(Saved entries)

* * * *

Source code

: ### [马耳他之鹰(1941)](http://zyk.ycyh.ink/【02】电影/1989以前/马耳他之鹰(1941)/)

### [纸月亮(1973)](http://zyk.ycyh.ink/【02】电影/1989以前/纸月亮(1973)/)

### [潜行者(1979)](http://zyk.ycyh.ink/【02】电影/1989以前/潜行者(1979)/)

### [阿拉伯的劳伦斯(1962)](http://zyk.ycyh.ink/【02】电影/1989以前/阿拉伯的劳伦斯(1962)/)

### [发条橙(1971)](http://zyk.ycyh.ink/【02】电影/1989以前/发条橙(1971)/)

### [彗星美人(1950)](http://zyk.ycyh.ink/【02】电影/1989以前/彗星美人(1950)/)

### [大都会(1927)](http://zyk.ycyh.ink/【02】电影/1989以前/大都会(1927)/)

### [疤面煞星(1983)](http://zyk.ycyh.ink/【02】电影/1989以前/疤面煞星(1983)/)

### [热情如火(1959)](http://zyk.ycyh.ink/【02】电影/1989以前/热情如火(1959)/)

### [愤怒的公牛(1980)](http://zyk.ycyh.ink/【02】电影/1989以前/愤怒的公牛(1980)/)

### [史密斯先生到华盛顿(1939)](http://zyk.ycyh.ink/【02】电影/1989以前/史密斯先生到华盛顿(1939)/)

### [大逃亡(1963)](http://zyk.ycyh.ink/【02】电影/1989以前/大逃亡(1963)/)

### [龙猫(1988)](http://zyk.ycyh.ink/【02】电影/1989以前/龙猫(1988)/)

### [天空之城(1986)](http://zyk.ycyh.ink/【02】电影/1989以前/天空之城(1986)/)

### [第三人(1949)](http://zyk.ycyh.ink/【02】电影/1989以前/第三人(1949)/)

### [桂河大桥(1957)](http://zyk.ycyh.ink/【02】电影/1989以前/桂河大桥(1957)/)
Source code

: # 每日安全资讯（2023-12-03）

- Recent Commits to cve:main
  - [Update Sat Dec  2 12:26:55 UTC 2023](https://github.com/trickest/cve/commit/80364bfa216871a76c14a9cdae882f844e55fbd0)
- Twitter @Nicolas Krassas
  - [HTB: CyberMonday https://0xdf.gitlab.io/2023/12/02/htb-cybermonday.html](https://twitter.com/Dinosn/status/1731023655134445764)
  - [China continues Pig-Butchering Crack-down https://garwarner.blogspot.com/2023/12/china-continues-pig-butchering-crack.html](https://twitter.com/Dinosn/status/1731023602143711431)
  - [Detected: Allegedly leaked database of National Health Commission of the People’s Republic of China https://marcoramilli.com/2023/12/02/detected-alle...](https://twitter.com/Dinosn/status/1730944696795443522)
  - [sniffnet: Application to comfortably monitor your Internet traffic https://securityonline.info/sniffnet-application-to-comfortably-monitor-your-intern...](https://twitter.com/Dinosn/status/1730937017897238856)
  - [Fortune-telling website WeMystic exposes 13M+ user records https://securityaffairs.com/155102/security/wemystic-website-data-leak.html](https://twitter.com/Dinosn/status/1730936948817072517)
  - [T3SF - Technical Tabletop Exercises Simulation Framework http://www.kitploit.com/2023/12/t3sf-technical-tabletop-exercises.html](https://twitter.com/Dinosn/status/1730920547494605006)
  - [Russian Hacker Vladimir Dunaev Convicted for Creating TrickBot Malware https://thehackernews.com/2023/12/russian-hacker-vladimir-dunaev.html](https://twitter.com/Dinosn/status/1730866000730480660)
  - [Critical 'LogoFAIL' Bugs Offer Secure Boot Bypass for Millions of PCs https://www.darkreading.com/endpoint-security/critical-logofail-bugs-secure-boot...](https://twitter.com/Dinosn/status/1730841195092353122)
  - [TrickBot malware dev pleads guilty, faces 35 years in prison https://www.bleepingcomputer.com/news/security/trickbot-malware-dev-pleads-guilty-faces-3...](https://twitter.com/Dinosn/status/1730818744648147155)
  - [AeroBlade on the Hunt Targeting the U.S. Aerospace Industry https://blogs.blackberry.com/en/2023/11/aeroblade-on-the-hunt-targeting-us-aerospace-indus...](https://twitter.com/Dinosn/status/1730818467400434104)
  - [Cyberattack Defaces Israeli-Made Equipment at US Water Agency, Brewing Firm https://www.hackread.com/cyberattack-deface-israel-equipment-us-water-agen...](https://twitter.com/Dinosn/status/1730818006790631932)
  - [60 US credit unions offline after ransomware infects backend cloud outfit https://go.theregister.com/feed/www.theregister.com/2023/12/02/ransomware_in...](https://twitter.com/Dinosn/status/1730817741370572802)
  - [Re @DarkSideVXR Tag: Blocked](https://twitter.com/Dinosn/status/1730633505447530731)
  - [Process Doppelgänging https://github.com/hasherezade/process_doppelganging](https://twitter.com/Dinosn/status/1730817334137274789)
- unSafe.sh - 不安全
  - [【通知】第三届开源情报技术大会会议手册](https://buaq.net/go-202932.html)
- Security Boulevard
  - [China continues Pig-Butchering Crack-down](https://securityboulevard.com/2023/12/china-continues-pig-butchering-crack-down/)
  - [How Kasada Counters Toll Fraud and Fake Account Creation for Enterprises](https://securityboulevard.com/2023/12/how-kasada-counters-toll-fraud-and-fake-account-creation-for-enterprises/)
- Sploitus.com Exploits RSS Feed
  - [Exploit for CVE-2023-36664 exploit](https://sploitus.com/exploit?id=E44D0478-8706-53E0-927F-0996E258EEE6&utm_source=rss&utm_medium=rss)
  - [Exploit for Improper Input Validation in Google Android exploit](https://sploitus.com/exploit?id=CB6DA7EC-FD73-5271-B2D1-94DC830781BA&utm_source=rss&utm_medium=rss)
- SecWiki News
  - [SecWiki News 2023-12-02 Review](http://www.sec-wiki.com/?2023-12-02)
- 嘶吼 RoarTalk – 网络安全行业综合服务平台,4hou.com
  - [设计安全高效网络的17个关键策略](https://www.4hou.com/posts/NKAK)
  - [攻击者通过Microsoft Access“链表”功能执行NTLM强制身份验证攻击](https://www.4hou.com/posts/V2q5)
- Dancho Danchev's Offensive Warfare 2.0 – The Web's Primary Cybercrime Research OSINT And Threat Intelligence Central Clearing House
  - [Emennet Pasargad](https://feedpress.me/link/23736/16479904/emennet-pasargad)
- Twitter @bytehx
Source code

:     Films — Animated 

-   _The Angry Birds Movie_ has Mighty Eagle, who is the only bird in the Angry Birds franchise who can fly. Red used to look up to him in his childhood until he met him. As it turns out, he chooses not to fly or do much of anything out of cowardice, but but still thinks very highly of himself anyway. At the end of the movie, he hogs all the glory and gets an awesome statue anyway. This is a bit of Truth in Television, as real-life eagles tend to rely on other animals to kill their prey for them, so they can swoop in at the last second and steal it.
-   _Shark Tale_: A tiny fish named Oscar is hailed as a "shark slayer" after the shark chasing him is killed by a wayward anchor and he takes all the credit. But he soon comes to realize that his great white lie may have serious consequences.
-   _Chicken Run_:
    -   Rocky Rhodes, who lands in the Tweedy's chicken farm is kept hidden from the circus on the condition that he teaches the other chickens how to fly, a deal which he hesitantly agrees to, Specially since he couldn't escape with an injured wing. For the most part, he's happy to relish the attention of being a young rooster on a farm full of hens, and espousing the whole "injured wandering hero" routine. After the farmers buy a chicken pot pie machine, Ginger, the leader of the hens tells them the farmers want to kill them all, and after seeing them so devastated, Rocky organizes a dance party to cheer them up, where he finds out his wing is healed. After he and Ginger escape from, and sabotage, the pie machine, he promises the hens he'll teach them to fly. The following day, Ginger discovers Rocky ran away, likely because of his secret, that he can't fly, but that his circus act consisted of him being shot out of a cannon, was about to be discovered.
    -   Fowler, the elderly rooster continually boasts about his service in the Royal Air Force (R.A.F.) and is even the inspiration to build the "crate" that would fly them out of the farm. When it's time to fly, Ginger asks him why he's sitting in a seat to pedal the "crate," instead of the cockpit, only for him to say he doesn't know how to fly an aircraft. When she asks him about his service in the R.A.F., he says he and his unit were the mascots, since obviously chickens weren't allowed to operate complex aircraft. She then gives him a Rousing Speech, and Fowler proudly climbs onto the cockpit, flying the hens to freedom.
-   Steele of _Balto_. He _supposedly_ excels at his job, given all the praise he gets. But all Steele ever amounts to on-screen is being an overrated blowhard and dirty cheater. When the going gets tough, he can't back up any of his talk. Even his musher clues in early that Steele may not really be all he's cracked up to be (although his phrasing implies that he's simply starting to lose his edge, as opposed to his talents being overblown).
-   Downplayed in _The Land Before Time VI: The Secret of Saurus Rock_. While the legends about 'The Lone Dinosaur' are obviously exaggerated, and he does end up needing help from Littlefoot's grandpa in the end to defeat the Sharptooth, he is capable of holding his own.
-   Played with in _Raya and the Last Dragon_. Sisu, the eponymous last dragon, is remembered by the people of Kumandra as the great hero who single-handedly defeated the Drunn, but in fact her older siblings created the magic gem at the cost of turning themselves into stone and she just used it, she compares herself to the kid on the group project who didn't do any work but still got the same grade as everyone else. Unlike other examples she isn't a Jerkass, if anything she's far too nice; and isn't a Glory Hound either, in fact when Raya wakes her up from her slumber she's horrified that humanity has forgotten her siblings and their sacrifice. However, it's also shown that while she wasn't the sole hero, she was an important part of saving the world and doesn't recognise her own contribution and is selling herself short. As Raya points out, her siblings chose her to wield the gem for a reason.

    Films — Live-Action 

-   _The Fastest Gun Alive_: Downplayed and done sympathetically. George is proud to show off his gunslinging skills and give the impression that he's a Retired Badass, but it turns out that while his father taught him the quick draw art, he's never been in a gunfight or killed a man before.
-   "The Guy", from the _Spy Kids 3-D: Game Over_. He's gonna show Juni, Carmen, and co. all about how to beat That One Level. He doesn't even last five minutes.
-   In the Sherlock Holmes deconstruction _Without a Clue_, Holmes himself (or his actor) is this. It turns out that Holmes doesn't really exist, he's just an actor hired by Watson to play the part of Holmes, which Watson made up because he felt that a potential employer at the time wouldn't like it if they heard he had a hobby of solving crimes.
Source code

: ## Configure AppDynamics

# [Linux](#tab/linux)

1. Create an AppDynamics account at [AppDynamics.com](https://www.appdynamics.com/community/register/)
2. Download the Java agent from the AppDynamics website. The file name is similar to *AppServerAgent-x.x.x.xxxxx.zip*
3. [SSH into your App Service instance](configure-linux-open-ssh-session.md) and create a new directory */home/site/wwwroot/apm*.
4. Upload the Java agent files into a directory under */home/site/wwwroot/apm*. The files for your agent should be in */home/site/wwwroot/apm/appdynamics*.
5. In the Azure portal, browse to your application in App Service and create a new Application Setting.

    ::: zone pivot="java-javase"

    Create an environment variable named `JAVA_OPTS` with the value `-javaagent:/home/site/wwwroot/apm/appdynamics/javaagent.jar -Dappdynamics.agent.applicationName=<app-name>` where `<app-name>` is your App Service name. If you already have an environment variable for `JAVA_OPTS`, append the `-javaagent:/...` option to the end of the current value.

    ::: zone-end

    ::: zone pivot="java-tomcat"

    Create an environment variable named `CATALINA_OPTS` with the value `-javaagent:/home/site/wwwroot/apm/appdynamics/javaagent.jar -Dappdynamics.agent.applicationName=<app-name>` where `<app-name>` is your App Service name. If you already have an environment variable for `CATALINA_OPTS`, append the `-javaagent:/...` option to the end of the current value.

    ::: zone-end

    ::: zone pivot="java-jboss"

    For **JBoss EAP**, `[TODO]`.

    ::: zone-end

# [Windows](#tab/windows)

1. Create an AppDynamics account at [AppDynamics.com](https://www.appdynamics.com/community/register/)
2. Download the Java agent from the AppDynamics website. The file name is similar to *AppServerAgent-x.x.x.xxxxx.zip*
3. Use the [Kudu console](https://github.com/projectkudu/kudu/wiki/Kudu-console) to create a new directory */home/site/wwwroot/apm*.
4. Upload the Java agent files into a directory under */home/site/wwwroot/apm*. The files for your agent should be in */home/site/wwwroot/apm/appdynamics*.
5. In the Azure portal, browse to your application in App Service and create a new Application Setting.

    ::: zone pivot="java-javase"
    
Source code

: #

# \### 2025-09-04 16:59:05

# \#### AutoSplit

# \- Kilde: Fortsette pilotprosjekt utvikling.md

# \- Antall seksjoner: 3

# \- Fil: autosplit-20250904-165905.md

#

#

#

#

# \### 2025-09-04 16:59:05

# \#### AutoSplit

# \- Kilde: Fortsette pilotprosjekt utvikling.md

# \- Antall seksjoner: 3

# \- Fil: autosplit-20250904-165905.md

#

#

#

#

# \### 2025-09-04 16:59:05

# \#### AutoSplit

* * * *

__ACTION ITEM__:
Copy each line above that has the word "posts".

__RESULT OF THIS EXERCISE__:
  - [设计安全高效网络的17个关键策略](https://www.4hou.com/posts/NKAK)
  - [攻击者通过Microsoft Access“链表”功能执行NTLM强制身份验证攻击](https://www.4hou.com/posts/V2q5)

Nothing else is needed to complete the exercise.